#### [作業内容]
Power AutomateでJSONデータからキーを抽出する手順の記事を、末尾の式の直後から書き継いでください。

#### [抽出テキスト]
● ● ● ● ● ● ●
JSONデータを扱う際、特定階層のキーのみを取得したいケースは少なくありません。本記事では、Power Automateを使ってJSONデータからキーを簡単に抽出する方法を紹介します。全角文字や記号を含むキーでも問題なく抽出できる手法です。
大まかな流れ
- キーを取り出したい階層のCSVテーブルの作成
-
split
関数とdecodeUriComponent
関数で、改行コードを元にデータを行ごとに分割 - 2の出力の一番最初の要素を、
split
関数を使ってカンマ区切りで取り出す
具体的な手順
今回は以下のJSONを使ってキーだけを抽出していきます。
{
"名": "太郎",
"姓": "山田",
"性別": "男",
"都道府県": "東京都",
"市区町村": "千代田区",
"番地以下・建物名": "千代田3-1-1"
}
1. キーを取り出したい階層のCSVテーブルの作成
「CSVテーブルの作成」アクションを使用して、キーを取り出したい階層をCSV形式に変換します。
このアクションにより、キーが1行目、値が2行目に格納されたCSVテーブルが生成されます。
取り出したい階層が配列になっていない場合は、変換したいオブジェクト型をarray
関数で配列に変換してからコネクタの処理を行いましょう。
2. 改行コードを元に行で分割
「作成」アクションを追加し、入力に以下の式を設定します:
split(body('CSV_テーブルの作成'), decodeUriComponent('%0D%0A'))
ここでのポイント
-
decodeUriComponent('%0D%0A')
は改行コード\r\n
のURLエンコード表現です - この改行コードを区切り文字として
split
関数で分割しています
この処理により、CSVテーブルが以下の構造の配列に変換されます。
- 1要素目:キーの羅列(カンマ区切り)
- 2要素目:値の羅列(カンマ区切り)
3. キー一覧の抽出
続いて、もう一つ「作成」アクションを追加し、valueに以下の式を設定します:
split(first(outputs('作成_-_CSVの全行')), ',')
● ● ● ● ● ● ●
#### [提供資料]
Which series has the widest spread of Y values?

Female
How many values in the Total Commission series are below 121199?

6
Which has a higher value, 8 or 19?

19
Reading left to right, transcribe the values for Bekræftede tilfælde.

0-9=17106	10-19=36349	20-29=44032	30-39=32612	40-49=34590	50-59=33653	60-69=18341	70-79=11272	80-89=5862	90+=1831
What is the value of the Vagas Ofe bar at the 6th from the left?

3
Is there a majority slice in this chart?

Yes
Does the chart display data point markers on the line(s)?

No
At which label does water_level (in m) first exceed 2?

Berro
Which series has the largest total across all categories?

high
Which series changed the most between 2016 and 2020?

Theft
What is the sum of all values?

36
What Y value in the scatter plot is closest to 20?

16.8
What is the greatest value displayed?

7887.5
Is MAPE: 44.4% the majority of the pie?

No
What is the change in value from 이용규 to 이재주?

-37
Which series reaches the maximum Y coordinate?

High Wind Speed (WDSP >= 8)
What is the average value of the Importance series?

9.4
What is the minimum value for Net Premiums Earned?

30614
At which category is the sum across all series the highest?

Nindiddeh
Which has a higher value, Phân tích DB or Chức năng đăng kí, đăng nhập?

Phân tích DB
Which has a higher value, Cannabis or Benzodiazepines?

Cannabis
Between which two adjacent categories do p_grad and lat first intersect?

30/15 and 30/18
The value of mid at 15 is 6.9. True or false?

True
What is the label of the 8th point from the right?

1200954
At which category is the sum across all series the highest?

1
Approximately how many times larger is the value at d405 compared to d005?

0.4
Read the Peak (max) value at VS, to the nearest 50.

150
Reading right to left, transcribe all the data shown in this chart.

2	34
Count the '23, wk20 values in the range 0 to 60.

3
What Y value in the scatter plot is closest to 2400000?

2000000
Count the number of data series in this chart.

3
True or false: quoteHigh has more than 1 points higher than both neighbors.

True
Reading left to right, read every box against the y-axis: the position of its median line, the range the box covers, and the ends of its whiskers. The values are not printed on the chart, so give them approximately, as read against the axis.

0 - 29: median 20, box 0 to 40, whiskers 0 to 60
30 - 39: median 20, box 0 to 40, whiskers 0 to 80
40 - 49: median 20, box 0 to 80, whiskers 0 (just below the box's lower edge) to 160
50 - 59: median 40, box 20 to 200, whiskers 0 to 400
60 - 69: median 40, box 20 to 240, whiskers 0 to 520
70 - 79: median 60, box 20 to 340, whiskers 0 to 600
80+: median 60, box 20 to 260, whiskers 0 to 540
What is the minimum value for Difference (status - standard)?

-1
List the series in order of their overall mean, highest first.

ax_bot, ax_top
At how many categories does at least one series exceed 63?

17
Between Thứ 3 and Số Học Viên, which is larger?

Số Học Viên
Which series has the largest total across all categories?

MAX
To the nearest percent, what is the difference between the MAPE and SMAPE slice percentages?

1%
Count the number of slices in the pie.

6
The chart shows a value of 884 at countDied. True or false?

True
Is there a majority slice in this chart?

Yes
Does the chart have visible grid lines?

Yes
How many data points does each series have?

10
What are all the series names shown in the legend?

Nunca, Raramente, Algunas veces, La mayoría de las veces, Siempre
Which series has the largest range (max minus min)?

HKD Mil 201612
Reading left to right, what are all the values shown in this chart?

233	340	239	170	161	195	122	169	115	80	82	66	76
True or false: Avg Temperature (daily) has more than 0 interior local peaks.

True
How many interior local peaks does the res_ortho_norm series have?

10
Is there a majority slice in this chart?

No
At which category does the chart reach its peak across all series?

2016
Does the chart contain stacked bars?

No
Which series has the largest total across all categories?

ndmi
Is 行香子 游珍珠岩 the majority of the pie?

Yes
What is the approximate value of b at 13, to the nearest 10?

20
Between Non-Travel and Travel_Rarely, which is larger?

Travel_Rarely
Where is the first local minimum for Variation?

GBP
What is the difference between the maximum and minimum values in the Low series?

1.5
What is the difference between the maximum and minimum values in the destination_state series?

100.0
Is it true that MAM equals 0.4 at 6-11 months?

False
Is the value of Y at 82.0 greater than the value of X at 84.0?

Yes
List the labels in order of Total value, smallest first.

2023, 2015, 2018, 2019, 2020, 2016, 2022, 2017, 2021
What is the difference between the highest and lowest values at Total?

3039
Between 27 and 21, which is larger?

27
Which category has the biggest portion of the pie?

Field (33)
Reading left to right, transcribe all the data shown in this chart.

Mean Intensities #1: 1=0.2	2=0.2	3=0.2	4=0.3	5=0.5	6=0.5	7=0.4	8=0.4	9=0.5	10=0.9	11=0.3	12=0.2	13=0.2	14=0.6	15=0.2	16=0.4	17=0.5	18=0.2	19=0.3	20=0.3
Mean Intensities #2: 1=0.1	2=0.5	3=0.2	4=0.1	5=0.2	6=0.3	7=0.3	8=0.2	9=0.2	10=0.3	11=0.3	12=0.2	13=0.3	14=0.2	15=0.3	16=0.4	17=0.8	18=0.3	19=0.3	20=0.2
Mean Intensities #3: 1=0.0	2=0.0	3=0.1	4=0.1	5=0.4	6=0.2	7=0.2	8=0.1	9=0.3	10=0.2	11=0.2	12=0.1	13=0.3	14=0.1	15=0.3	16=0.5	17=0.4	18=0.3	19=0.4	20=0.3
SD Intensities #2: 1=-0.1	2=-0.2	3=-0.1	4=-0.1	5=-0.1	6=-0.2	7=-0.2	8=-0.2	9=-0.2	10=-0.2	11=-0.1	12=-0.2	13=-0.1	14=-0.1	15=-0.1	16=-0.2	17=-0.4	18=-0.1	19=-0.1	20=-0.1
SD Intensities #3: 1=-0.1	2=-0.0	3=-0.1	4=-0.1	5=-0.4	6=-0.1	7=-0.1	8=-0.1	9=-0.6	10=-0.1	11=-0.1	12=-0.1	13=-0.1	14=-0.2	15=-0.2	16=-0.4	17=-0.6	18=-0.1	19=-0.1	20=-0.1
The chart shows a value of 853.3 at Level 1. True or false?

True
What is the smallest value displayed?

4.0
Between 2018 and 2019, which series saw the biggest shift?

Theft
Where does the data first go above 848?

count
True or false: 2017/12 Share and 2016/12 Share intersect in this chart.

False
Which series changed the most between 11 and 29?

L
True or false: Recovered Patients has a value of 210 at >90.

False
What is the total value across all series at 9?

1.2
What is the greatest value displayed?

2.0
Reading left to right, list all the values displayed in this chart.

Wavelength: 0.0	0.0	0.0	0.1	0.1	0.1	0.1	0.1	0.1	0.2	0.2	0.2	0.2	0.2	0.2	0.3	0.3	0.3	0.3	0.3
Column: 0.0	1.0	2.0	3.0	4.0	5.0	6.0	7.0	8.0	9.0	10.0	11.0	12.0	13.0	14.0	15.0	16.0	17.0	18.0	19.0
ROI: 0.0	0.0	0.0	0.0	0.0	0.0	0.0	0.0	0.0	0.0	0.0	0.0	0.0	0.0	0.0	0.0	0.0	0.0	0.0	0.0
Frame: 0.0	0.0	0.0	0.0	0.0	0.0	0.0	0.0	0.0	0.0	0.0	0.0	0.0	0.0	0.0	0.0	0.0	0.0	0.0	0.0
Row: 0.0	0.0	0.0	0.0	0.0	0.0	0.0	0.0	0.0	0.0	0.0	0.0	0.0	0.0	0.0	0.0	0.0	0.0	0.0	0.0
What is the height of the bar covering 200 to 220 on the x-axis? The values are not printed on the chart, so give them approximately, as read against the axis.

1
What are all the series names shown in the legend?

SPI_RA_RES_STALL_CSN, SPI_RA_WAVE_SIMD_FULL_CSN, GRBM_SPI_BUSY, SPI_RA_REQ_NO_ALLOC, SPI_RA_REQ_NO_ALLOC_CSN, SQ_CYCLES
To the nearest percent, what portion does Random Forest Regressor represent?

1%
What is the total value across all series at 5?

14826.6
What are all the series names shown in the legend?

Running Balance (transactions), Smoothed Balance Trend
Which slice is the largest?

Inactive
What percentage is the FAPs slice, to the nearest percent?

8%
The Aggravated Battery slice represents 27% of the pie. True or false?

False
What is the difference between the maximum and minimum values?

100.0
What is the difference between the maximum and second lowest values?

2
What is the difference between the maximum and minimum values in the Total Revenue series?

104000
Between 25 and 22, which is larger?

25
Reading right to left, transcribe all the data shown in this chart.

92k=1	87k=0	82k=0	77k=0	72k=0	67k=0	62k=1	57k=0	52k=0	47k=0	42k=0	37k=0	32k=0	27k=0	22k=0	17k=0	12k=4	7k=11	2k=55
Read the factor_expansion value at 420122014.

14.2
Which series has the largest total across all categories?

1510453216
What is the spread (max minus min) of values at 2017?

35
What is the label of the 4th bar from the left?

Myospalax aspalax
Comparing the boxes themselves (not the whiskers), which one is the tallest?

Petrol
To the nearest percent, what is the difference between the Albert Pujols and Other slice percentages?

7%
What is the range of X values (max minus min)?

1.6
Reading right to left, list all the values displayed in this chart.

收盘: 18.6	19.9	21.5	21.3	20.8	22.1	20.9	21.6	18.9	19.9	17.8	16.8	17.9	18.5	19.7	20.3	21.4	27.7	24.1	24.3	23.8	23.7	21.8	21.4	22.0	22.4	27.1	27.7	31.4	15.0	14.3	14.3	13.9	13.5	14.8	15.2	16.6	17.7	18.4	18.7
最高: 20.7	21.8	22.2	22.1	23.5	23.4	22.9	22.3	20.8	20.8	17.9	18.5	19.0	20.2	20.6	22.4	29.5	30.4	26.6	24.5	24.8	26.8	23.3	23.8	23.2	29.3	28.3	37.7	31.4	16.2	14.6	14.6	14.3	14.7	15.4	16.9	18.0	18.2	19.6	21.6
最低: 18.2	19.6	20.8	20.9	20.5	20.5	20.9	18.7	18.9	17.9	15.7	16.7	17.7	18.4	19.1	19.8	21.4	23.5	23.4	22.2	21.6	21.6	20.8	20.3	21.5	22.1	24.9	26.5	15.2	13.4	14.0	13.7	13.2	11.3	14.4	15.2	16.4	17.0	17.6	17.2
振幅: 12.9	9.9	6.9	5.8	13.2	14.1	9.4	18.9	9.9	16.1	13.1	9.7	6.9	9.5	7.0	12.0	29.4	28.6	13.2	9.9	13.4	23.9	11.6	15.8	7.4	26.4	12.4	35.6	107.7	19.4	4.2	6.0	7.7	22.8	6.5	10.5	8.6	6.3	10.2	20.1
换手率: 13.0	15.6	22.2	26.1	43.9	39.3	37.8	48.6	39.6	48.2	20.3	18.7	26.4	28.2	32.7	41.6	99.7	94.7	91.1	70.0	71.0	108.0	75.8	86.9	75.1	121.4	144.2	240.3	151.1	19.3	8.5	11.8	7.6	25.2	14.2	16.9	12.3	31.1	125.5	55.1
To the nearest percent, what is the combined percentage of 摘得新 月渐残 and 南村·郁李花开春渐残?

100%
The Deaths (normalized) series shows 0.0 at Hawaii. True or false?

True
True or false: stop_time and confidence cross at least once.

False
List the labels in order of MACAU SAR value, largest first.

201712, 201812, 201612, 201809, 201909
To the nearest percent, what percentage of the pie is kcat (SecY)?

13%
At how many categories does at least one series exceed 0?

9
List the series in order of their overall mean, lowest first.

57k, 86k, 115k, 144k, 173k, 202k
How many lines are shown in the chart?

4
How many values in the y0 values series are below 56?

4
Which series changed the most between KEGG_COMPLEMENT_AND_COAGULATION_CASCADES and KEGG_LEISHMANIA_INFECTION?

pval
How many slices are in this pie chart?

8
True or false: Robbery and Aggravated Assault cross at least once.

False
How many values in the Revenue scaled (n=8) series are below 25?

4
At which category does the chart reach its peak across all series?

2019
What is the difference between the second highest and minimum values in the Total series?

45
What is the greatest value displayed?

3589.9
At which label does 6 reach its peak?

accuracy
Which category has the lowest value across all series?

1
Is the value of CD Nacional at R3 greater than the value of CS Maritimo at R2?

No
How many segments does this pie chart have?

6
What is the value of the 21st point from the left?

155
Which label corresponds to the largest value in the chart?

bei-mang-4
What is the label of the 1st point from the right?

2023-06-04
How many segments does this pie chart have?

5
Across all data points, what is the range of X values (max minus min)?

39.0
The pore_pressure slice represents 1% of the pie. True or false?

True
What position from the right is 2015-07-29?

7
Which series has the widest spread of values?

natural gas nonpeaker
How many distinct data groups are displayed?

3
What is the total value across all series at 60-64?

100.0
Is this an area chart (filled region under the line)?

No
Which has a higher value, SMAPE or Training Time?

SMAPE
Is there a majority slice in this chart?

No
● ● ● ● ● ● ●
#### [回答]
このステップでは:
- 手順2で作成した配列の最初の要素(キーの羅列が格納された文字列)を
first
関数で取得 - それをカンマで区切り(
split
)、各キーが独立して格納された配列を生成
これで、各JSONキーを個別に格納した配列が完成しました。
[
"名",
"姓",
"性別",
"都道府県",
"市区町村",
"番地以下・建物名"
]
配列なのでfor each
などのループアクションで簡単に処理できます。
[補足]うまくいかなかった方法
他の方の記事で紹介されていたXMLを活用する方法も試しましたが、いくつかの問題がありました。
xml
関数でJSONデータをXML形式に変換する際、全角記号が含まれていると自動的にUnicodeエスケープシーケンスに置き換えられてしまいます。
{
"番地以下・建物名": "千代田3-1-1"
}
<番地以下_x30FB_建物名>
千代田3-1-1
</番地以下_x30FB_建物名>
// JSONに戻しても...
{
"key": "番地以下_x30FB_建物名"
}
何もしなければ
これだけならreplace
関数で個別に置換処理すればいいと思うでしょう。
しかし、Microsoft Formsのアンケート結果が集約されるExcelシートではどうでしょう。
{
"飲食店を選ぶ際に「最も重視する点」は何ですか?(例:価格・味・雰囲気など)": "価格"
}
<飲食店を選ぶ際に_x300C_最も重視する点_x300D_は何ですか_xFF1F__xFF08_例_xFF1A_価格_x30FB_味_x30FB_雰囲気など_xFF09_>
価格
</飲食店を選ぶ際に_x300C_最も重視する点_x300D_は何ですか_xFF1F__xFF08_例_xFF1A_価格_x30FB_味_x30FB_雰囲気など_xFF09_>
中点(・)や括弧などの記号を含むキーを扱うケースは多いと思います。私の場合、後の例のように複数種類の記号が含まれていたため、XML変換方式は断念しました。
まとめ
JSONのキーを扱いたいとき(特に全角記号を含むとき)には、一度CSVテーブル化すると文字を損なわずに取り出せます。
Power AutomateのクラウドフローだとCSVは扱いにくいのであまり使われていない印象ですが、こういった場面で思わぬ活躍するのは面白いですね。